Pendant ce temps, le PDG d’Uber Dara Khosrowshahi a fait appel au président Donald Trump dans une lettre envoyée plus tôt cette semaine pour fournir un soutien économique aux chauffeurs Uber et à d’autres travailleurs contractuels indépendants. Khosrowshahi a déclaré que “ma plus grande responsabilité face à un défi économique sans précédent est envers les millions de personnes qui conduisent et livrent sur la plate-forme d’Uber.” Il a pris soin de le caractériser non pas comme un «plan de sauvetage pour Uber» mais «plutôt pour le soutien à des entrepreneurs indépendants».

Les travailleurs de Gig seraient admissibles à recevoir une aide fédérale dans le cadre du programme d’urgence de 2 billions de dollars approuvé par le Sénat américain jeudi. Il étend l’assurance-chômage aux travailleurs des concerts, y compris quatre mois de 600 $ par semaine. Le projet de loi est en attente d’un vote à la Chambre.

Cette semaine également, un groupe de superviseurs de San Francisco a présenté une résolution appelant les responsables gouvernementaux à appliquer la nouvelle loi californienne AB-5 afin que les travailleurs puissent accéder à des protections en tant qu’employés tels que l’assurance-chômage et les congés de maladie payés.

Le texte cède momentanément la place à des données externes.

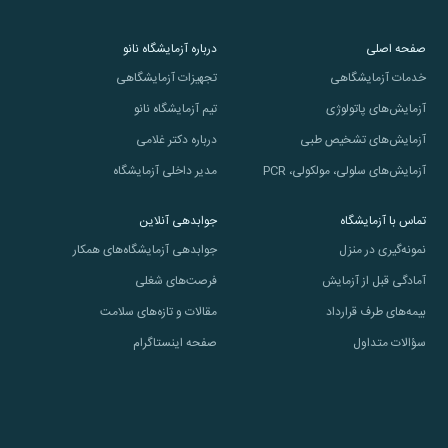
صفحه اصلی
درباره آزمایشگاه نانو
خدمات آزمایشگاهی
تجهیزات آزمایشگاهی
آزمایش‌های پاتولوژی
تیم آزمایشگاه نانو
آزمایش‌های تشخیص طبی
درباره دکتر غلامی
آزمایش‌های سلولی، مولکولی، PCR
مدیر داخلی آزمایشگاه
تماس با آزمایشگاه
جوابدهی آنلاین
نمونه‌گیری در منزل
جوابدهی آزمایشگاه‌های همکار
آمادگی قبل از آزمایش
فرصت‌های شغلی
بیمه‌های طرف قرارداد
مقالات و تازه‌های سلامت
سؤالات متداول
صفحه اینستاگرام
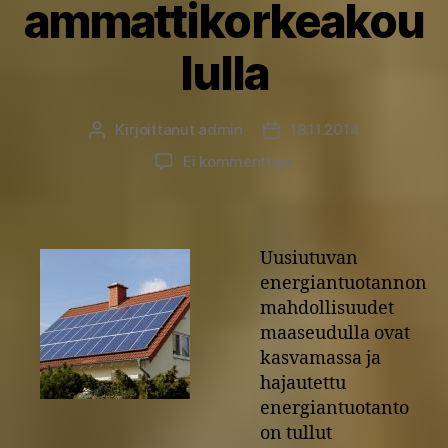
ammattikorkeakou
lulla
Kirjoittanut
admin
18.11.2014
Kirjoittaja
Julkaisupäivämäärä
artikkeliin
Ei kommentteja
Energiaa
maaseudulta
-
seminaari
Uusiutuvan
to
energiantuotannon
27.11.
mahdollisuudet
Oulun
maaseudulla ovat
ammattikorkeakoulull
kasvamassa ja
hajautettu
energiantuotanto
on tullut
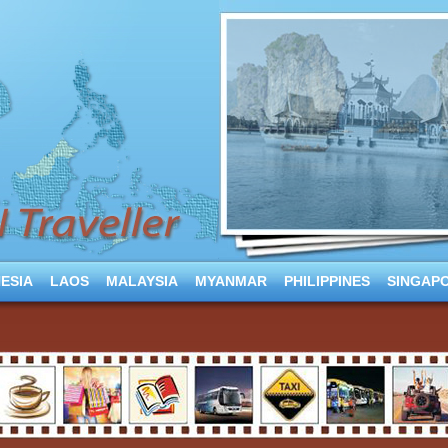
ESIA
LAOS
MALAYSIA
MYANMAR
PHILIPPINES
SINGAP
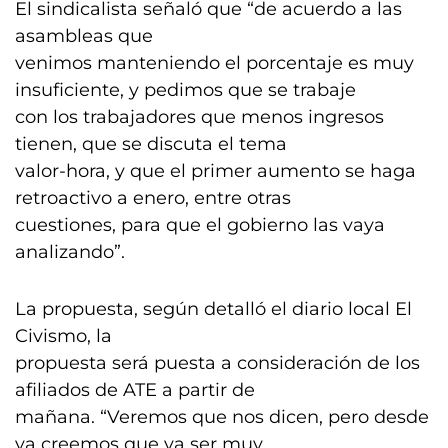
El sindicalista señaló que “de acuerdo a las
asambleas que
venimos manteniendo el porcentaje es muy
insuficiente, y pedimos que se trabaje
con los trabajadores que menos ingresos
tienen, que se discuta el tema
valor-hora, y que el primer aumento se haga
retroactivo a enero, entre otras
cuestiones, para que el gobierno las vaya
analizando”.
La propuesta, según detalló el diario local El
Civismo, la
propuesta será puesta a consideración de los
afiliados de ATE a partir de
mañana. “Veremos que nos dicen, pero desde
ya creemos que va ser muy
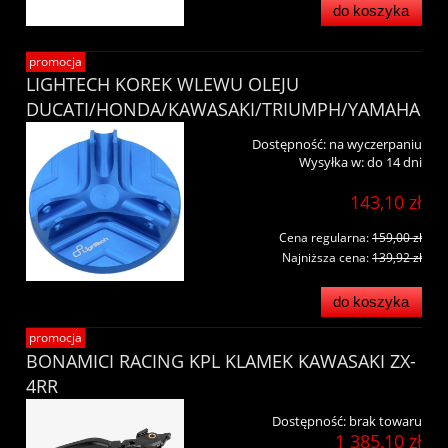
do koszyka
promocja
LIGHTECH KOREK WLEWU OLEJU
DUCATI/HONDA/KAWASAKI/TRIUMPH/YAMAHA
Dostępność:
na wyczerpaniu
Wysyłka w:
do 14 dni
143,10 zł
Cena regularna:
159,00 zł
Najniższa cena:
139,92 zł
do koszyka
promocja
BONAMICI RACING KPL KLAMEK KAWASAKI ZX-
4RR
Dostępność:
brak towaru
1 385,10 zł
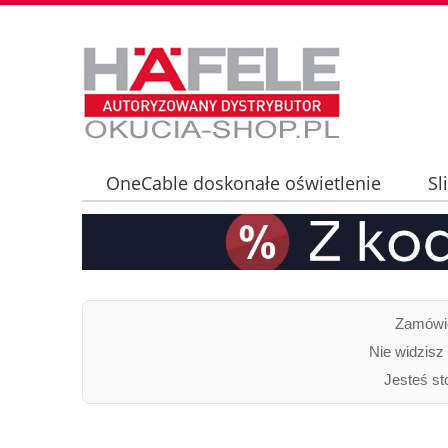
OneCable doskonałe oświetlenie
Sl
Oświetlenie LED LOOX5 - informacje tec
Zamówie
Nie widzisz
Jesteś st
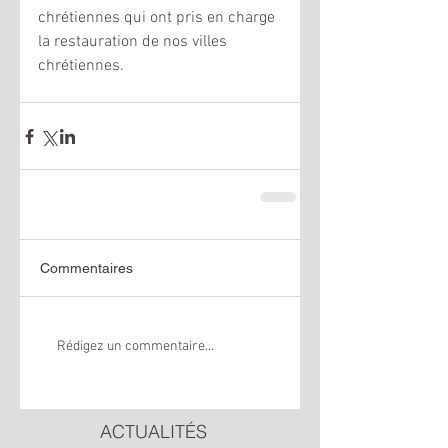
chrétiennes qui ont pris en charge 
la restauration de nos villes 
chrétiennes.
Commentaires
Rédigez un commentaire...
ACTUALITÉS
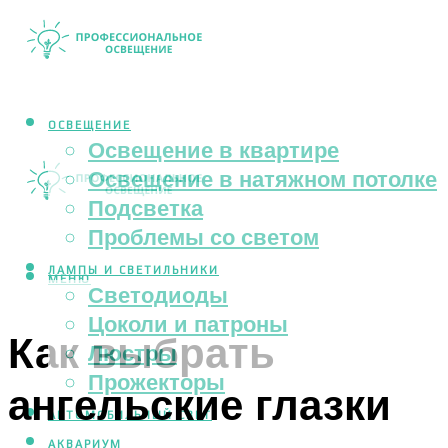
ОСВЕЩЕНИЕ
Освещение в квартире
Освещение в натяжном потолке
Подсветка
Проблемы со светом
ЛАМПЫ И СВЕТИЛЬНИКИ
МЕНЮ
Светодиоды
Цоколи и патроны
Как выбрать
Люстры
Прожекторы
ангельские глазки
АВТОМОБИЛЬНЫЙ СВЕТ
АКВАРИУМ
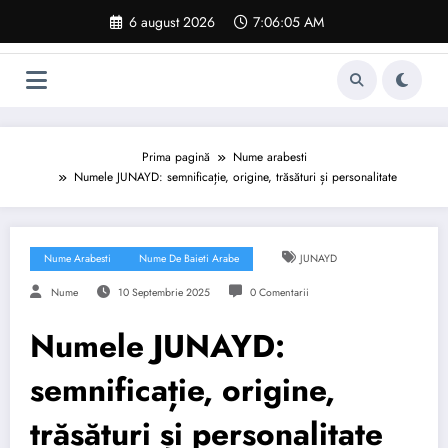
Sari
6 august 2026
7:06:06 AM
la
conținut
Prima pagină
Nume arabesti
Numele JUNAYD: semnificație, origine, trăsături și personalitate
Nume Arabesti
Nume De Baieti Arabe
JUNAYD
Nume
10 Septembrie 2025
0 Comentarii
Numele JUNAYD:
semnificație, origine,
trăsături și personalitate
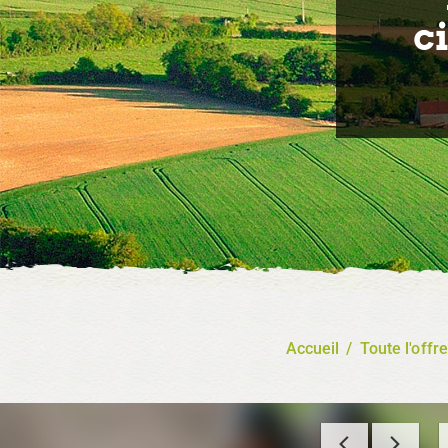
c
Accueil
/
Toute l'offre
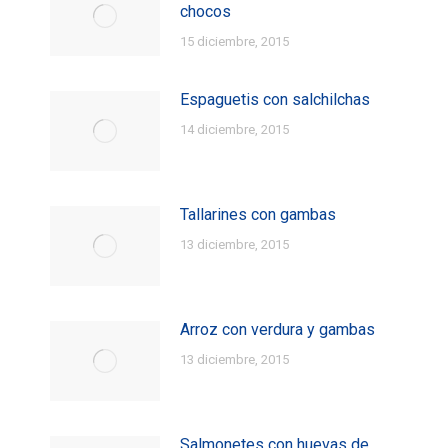
chocos
15 diciembre, 2015
Espaguetis con salchilchas
14 diciembre, 2015
Tallarines con gambas
13 diciembre, 2015
Arroz con verdura y gambas
13 diciembre, 2015
Salmonetes con huevas de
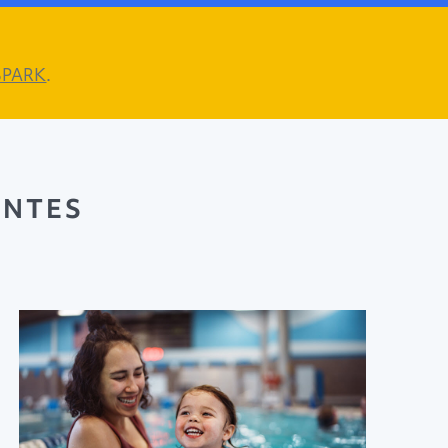
 SPARK
.
ANTES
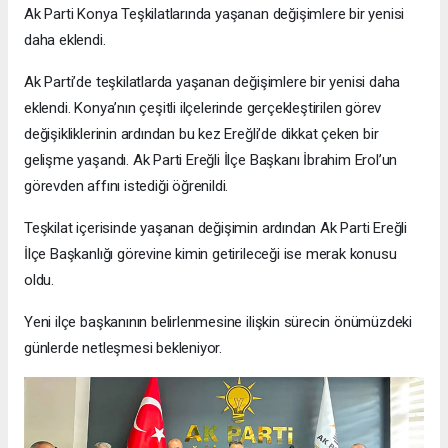
Ak Parti Konya Teşkilatlarında yaşanan değişimlere bir yenisi
daha eklendi.
Ak Parti’de teşkilatlarda yaşanan değişimlere bir yenisi daha
eklendi. Konya’nın çeşitli ilçelerinde gerçekleştirilen görev
değişikliklerinin ardından bu kez Ereğli’de dikkat çeken bir
gelişme yaşandı. Ak Parti Ereğli İlçe Başkanı İbrahim Erol’un
görevden affını istediği öğrenildi.
Teşkilat içerisinde yaşanan değişimin ardından Ak Parti Ereğli
İlçe Başkanlığı görevine kimin getirileceği ise merak konusu
oldu.
Yeni ilçe başkanının belirlenmesine ilişkin sürecin önümüzdeki
günlerde netleşmesi bekleniyor.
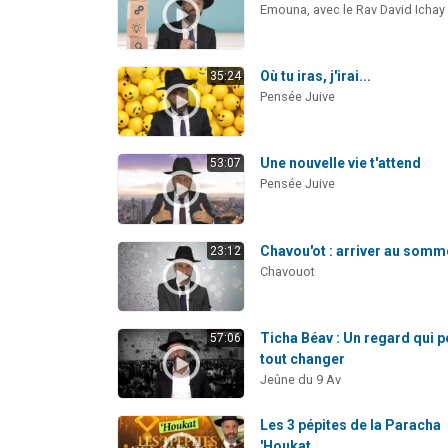
Emouna, avec le Rav David Ichay
Où tu iras, j'irai...
35:24
Pensée Juive
Une nouvelle vie t'attend
53:07
Pensée Juive
Chavou'ot : arriver au somm
23:12
Chavouot
Ticha Béav : Un regard qui p
57:06
tout changer
Jeûne du 9 Av
Les 3 pépites de la Paracha
'Houkat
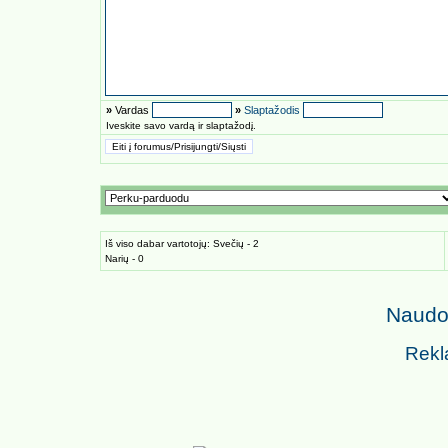
»
Vardas
»
Slaptažodis
Iveskite savo vardą ir slaptažodį.
Iš viso dabar vartotojų: Svečių - 2
Narių - 0
Naudoj
Rekl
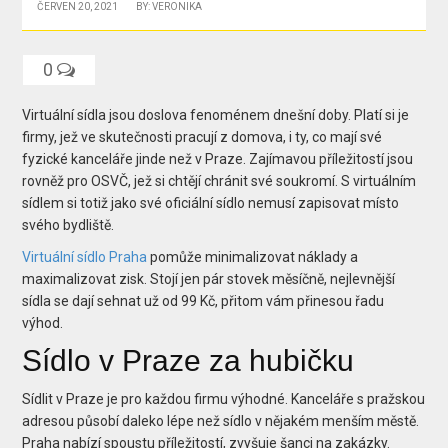
ČERVEN 20, 2021
BY: VERONIKA
0
Virtuální sídla jsou doslova fenoménem dnešní doby. Platí si je
firmy, jež ve skutečnosti pracují z domova, i ty, co mají své
fyzické kanceláře jinde než v Praze. Zajímavou příležitostí jsou
rovněž pro OSVČ, jež si chtějí chránit své soukromí. S virtuálním
sídlem si totiž jako své oficiální sídlo nemusí zapisovat místo
svého bydliště.
Virtuální sídlo Praha
pomůže minimalizovat náklady a
maximalizovat zisk. Stojí jen pár stovek měsíčně, nejlevnější
sídla se dají sehnat už od 99 Kč, přitom vám přinesou řadu
výhod.
Sídlo v Praze za hubičku
Sídlit v Praze je pro každou firmu výhodné. Kanceláře s pražskou
adresou působí daleko lépe než sídlo v nějakém menším městě.
Praha nabízí spoustu příležitostí, zvyšuje šanci na zakázky.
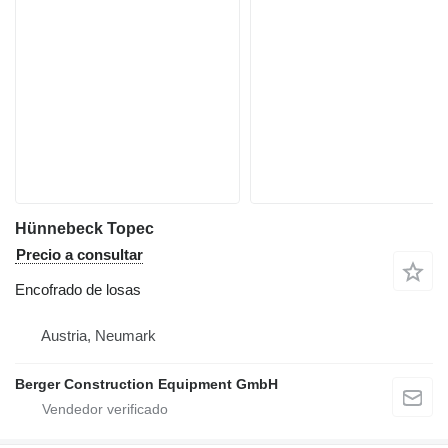
Hünnebeck Topec
Precio a consultar
Encofrado de losas
Austria, Neumark
Berger Construction Equipment GmbH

Dans l’intervalle, cependant, certains conducteurs doivent travailler, mais savent également que cela pourrait compromettre leur santé.

Steve Gregg, un chauffeur Uber dans la région de la baie qui organise pour Gig Workers Rising, a déclaré qu’il avait également tenté de demander une aide financière la semaine dernière en utilisant une note du médecin, avant qu’Uber ajoute plus de spécificité à sa politique. Gregg, 51 ans, a déclaré qu’il souffrait de plusieurs conditions sous-jacentes qui le faisaient rester à la maison au milieu de la pandémie. Il est diabétique borderline, a des poumons compromis et une pression artérielle élevée.

Il a reçu un avis de rejet d’Uber qui disait qu’il n’était pas “éligible à une aide financière parce que vos documents n’indiquent pas que vous avez été exposé à COVID19, avez été testé pour COVID19 ou avez été diagnostiqué avec COVID19.”

“Je ne sais pas ce que je vais faire”, a déclaré Gregg, qui a indiqué qu’il n’avait pas d’assurance maladie. Il avait un paiement hebdomadaire de location de voiture Avis de 250 $ par semaine, ce qu’il a abandonné cette semaine.

Erica Mighetto, une chauffeuse d’Uber et Lyft qui se trouve actuellement dans la région de Berkeley, a déclaré qu’elle avait également un prêt de voiture à payer, mais qu’elle souffrait d’une maladie cardiaque et avait peur de continuer à travailler. “Le paiement de ma voiture a un mois de retard, je dois effectuer un autre paiement le 28”.

Mighetto, 38 ans, qui organise avec un autre groupe de défense des conducteurs appelé Rideshare Drivers United, a déclaré qu’elle n’a pas tenté de demander une aide financière par le biais des entreprises parce qu’elle n’a pas de médecin de soins primaires ni d’assurance maladie et ne serait pas en mesure de fournir une note du médecin. Même si elle le pouvait, comme Gregg et Knesek l’ont appris, une condition sous-jacente ne serait pas suffisante pour la qualifier.

“En tant que travailleurs de l’économie des concerts, nous sommes dans une situation très difficile – on pourrait penser que ce serait une décision vraiment facile”, a-t-elle déclaré à CNN Business. “Si je ne travaille pas et que nous dépassons tout cela, je ne commence pas seulement à la case départ, je commence sans voiture.”